Slowly I pass the attractive Comfort Inn at the bend of the river, a new Italian restaurant, and the 24-hour Waffle Shop. I don’t check into the Comfort Inn yet, afraid that with all this traffic, I won’t have time to see “the new Grundy” before my program begins at the library. There’s only the one road, route 460, to get anyplace. Finally the traffic inches down the hill and Walmart comes into view, a behemoth on its bi
g flat lot. It is enormous! Any letter on its sign WALMART is taller than any of the tractor-trailer trucks bringing it merchandise. It looks more like a huge alien spacecraft than like a building. Traffic flows across its bridges, a steady stream in and out of it, back and forth from town, which is still a construction site, though the existing stores and buildings on Maple Street and the courthouse area are busy. The sidewalks are thronged with people, all kinds of people! I don’t see one single person that I know. Finally I find a parking place in the public lot where the old stone Methodist Church once stood. I have to grin as I remember our singing “red and yellow, black and white, they are precious in his sight”—Grundy actually has some diversity now.

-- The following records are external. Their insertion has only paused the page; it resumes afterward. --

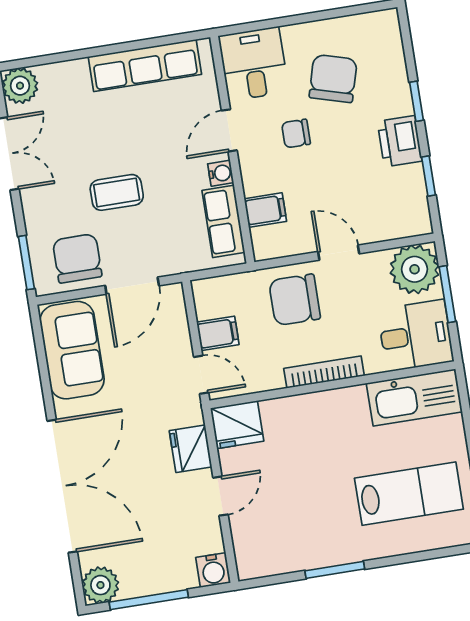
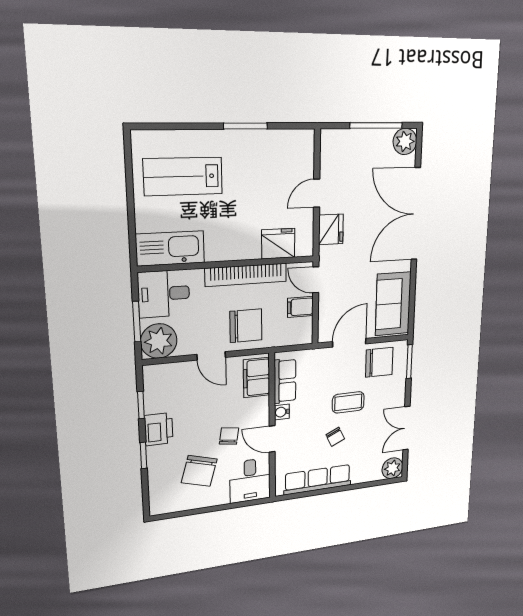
door: (229, 130) -> (272, 439), swing flipped
chair: (296, 133) -> (229, 436), turned -81
chair: (128, 136) -> (335, 437), added
filing cabinet: (265, 210) -> (257, 378), width x2.00
chair: (77, 258) -> (379, 362), turned -90
bookcase: (324, 372) -> (246, 275), width x1.48, depth x1.31
fridge: (237, 425) -> (278, 244), moved
water cooler: (213, 570) -> (330, 140), removed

“There’s not another town in the nation that has undergone this much change this fast,” my friend Debbie Raines, still the senior high school English teacher, has told me. “It is a totally unique situation. You’re still here, but your town is gone . . . and when you go to the grocery store now, you see all these strangers,” referring not only to the folks who have come in with Walmart but to the influx of new people who have moved in with the Appalachian School of Law and the University of Appalachia’s School of Pharmacy. A new optometry school is planned. Whoever would have thought of Grundy as a college town? The college students are involved in community service projects everywhere, from teaching kids soccer to weatherproofing houses. Newcomers are scrambling to find anyplace at all to live; apartments are going up all over the place. “Psychologically, it’s hard to undergo this much change,” Debbie said. “So many different ideas are being brought into this community, our whole small-town value system is changing. It’s very threatening to our older, more conservative residents. It makes it easier to leave here now.”